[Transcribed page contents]
----------------------------------------

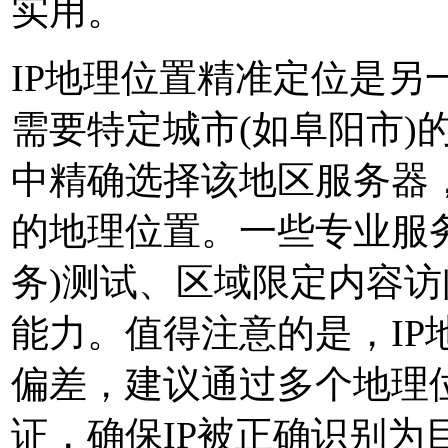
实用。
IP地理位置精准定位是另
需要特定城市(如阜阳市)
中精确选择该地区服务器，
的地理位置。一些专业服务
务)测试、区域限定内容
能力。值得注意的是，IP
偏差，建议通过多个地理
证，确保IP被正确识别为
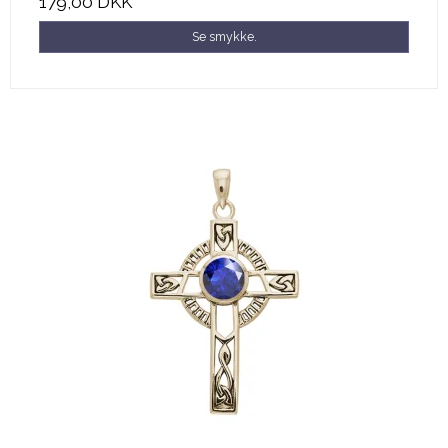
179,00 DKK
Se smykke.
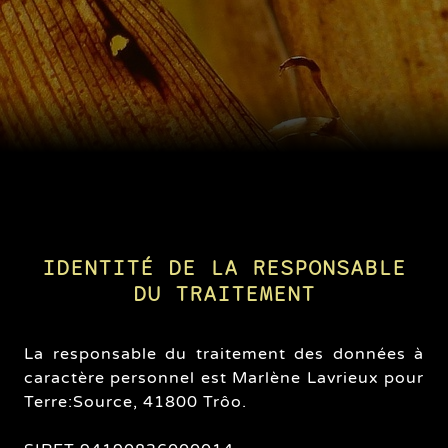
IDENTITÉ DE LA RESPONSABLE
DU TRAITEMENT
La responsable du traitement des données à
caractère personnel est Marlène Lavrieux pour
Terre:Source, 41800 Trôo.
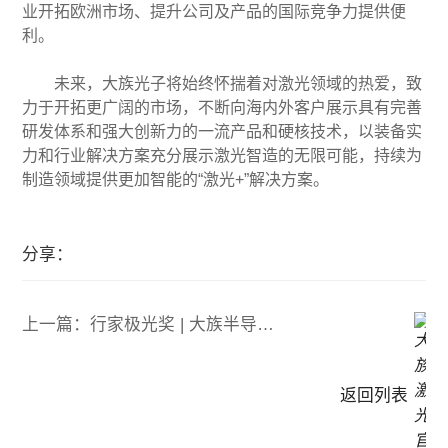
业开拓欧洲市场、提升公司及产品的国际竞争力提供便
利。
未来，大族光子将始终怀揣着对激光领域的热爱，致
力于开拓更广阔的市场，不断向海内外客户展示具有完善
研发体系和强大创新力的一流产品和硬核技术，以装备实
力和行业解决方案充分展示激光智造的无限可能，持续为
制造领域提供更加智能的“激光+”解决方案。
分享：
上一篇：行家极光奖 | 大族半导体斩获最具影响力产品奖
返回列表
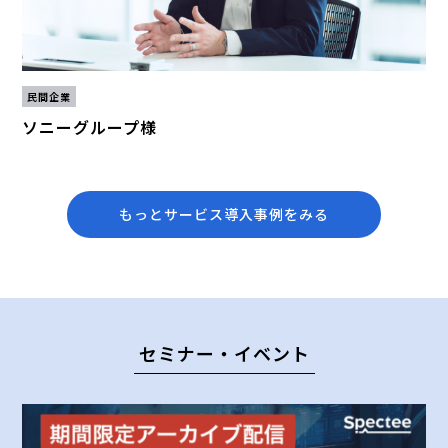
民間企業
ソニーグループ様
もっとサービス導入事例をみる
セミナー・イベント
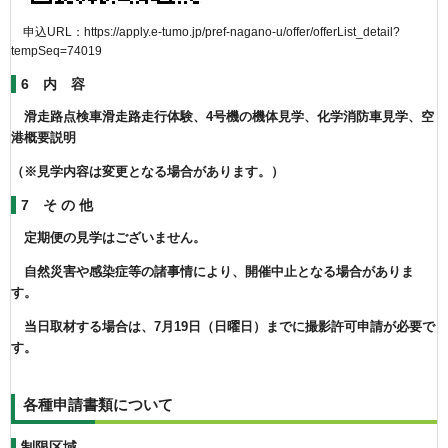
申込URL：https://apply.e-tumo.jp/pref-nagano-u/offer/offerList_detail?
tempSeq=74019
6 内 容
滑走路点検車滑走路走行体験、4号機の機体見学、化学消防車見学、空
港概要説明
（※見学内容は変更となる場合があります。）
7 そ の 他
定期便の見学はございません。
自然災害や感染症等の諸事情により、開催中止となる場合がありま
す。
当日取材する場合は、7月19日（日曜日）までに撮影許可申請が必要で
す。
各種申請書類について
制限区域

----------------------------------------

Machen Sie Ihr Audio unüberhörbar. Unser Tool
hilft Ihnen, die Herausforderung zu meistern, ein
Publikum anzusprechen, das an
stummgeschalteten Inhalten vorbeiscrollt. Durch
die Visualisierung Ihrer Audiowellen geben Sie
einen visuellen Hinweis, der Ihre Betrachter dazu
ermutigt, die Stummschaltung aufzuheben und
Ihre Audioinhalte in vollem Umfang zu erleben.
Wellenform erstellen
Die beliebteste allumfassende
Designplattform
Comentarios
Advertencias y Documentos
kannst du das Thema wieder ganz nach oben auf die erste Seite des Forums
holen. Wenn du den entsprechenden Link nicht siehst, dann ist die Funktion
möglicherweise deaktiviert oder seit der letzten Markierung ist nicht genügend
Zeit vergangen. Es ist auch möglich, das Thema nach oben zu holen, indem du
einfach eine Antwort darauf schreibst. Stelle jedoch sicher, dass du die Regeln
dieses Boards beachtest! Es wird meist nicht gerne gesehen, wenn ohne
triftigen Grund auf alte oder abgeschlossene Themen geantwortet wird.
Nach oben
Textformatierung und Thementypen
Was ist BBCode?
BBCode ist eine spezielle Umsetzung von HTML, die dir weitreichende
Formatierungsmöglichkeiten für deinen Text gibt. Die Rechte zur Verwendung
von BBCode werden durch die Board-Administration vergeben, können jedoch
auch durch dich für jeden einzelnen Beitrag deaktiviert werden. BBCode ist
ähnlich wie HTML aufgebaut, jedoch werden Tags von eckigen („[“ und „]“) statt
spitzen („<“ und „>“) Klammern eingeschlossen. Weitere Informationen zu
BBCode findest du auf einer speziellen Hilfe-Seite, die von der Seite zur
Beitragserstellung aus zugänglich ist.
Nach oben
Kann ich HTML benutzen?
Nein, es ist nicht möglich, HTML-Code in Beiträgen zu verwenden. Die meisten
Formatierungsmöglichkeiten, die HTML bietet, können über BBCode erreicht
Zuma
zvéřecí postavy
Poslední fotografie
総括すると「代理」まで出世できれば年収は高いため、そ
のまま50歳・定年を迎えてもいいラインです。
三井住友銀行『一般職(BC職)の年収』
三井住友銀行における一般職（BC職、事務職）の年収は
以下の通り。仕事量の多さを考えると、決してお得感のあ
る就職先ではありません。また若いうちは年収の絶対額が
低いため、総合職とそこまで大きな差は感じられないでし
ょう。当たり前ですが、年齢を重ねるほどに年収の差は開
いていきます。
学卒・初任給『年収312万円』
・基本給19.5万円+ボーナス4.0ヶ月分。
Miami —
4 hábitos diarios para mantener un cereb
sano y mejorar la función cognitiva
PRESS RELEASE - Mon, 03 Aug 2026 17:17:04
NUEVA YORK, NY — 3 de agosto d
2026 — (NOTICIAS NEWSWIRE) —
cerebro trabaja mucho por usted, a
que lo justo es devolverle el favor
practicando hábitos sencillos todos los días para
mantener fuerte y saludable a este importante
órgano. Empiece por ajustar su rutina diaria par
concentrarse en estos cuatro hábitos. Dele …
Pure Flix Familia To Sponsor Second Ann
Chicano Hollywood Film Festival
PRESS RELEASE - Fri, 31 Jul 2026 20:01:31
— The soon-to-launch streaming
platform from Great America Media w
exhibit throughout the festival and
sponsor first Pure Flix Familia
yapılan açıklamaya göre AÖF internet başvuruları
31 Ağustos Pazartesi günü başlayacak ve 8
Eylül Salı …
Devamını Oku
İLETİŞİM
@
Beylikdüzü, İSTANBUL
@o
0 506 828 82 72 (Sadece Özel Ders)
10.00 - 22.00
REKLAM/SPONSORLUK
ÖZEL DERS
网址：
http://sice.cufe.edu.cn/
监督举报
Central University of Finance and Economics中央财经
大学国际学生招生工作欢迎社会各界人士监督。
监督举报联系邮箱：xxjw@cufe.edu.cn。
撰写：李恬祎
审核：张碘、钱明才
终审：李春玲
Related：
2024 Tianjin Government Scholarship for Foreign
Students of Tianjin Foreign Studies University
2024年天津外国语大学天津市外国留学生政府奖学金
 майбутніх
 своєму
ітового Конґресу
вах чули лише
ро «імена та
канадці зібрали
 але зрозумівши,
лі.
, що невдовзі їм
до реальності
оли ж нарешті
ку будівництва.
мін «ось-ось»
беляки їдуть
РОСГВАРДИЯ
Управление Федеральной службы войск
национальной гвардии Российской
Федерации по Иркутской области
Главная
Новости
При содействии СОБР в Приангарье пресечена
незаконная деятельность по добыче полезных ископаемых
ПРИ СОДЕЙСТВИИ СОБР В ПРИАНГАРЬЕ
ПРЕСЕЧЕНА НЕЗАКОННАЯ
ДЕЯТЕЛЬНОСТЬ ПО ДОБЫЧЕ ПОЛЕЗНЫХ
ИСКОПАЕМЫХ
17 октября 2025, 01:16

----------------------------------------

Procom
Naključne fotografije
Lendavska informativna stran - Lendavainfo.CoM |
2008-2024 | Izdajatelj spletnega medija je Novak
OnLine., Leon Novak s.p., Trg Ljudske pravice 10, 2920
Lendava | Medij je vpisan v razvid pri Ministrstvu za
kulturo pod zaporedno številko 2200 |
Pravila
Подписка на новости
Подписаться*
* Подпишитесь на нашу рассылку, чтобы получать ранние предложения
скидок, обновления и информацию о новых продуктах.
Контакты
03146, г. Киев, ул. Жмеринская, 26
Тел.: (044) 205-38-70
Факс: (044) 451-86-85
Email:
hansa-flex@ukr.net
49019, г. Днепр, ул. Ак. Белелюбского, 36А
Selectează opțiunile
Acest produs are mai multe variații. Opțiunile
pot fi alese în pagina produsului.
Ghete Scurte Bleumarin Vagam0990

----------------------------------------

#### [YOUR ASSIGNMENT]
Tally the lines in the rows above that contain the string "oder", and give only the number.

#### [FINAL ANSWER]
2